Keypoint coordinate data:
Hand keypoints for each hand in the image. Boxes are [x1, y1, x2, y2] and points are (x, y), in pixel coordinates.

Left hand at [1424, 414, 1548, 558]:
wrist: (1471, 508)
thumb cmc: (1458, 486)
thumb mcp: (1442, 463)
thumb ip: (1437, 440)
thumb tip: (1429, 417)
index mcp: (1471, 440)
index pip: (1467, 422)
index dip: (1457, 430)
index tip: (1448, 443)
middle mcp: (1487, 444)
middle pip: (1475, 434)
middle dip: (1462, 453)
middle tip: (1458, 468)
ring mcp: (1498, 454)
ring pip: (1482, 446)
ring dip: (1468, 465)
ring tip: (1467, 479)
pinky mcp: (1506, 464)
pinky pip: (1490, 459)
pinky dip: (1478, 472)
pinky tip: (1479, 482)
* * *
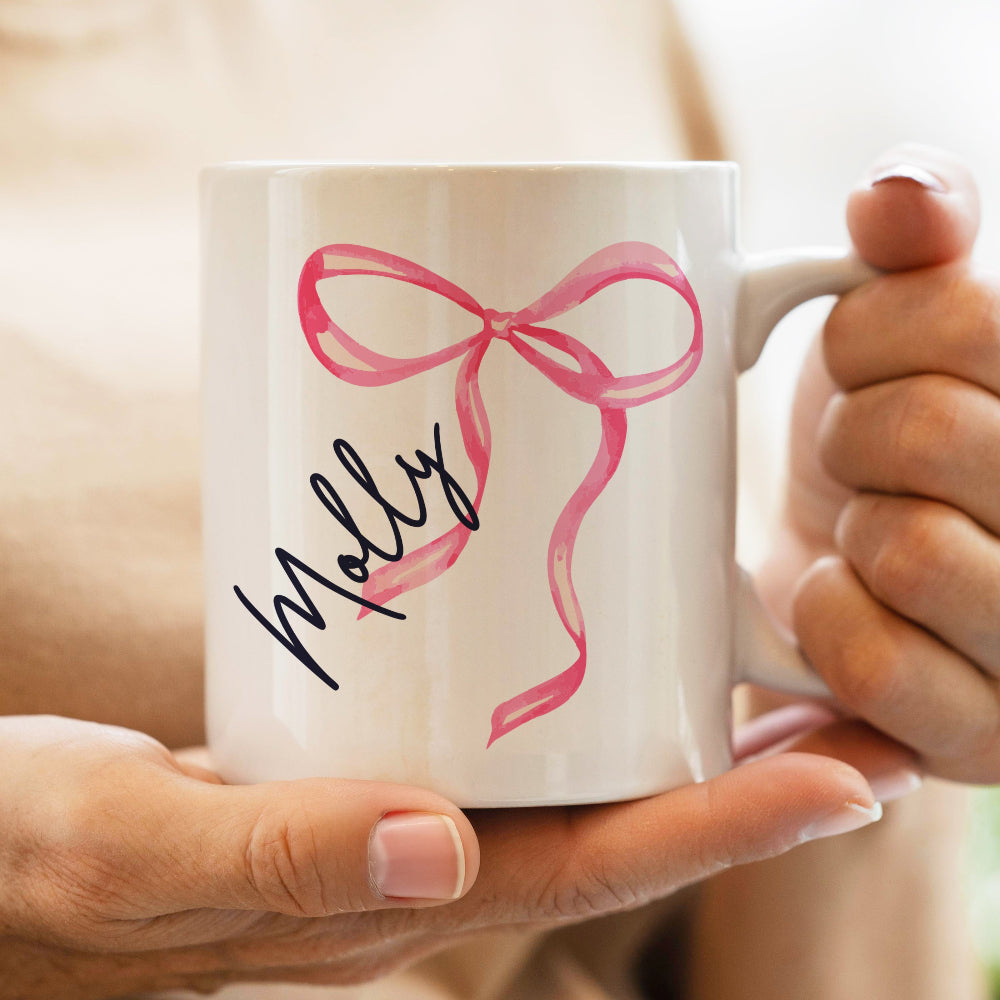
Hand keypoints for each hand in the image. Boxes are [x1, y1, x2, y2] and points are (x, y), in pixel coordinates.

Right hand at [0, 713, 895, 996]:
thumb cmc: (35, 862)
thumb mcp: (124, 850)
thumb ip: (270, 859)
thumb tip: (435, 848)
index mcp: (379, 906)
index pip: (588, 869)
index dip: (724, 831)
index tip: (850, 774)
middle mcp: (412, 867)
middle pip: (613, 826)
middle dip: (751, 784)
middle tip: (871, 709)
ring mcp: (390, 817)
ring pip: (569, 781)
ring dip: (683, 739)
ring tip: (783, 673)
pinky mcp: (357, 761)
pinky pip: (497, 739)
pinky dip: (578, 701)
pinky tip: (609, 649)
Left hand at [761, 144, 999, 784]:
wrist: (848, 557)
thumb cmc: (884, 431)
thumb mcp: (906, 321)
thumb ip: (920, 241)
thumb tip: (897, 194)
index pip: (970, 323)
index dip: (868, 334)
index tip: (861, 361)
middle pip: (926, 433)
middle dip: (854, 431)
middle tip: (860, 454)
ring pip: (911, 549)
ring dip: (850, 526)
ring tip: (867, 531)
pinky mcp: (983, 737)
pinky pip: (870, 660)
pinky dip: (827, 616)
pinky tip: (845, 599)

## WORK ITEM
Copy out each line of the records above that includes "index".

## WRITTEN SOLUTION
index mcp: (1471, 440)
index pip: (1467, 422)
index dip: (1457, 430)
index tip: (1448, 443)
index mcp: (379, 906)
index pip: (588, 869)
index dip: (724, 831)
index tip: (850, 774)
index pip: (970, 323)
index dip: (868, 334)
index tip: (861, 361)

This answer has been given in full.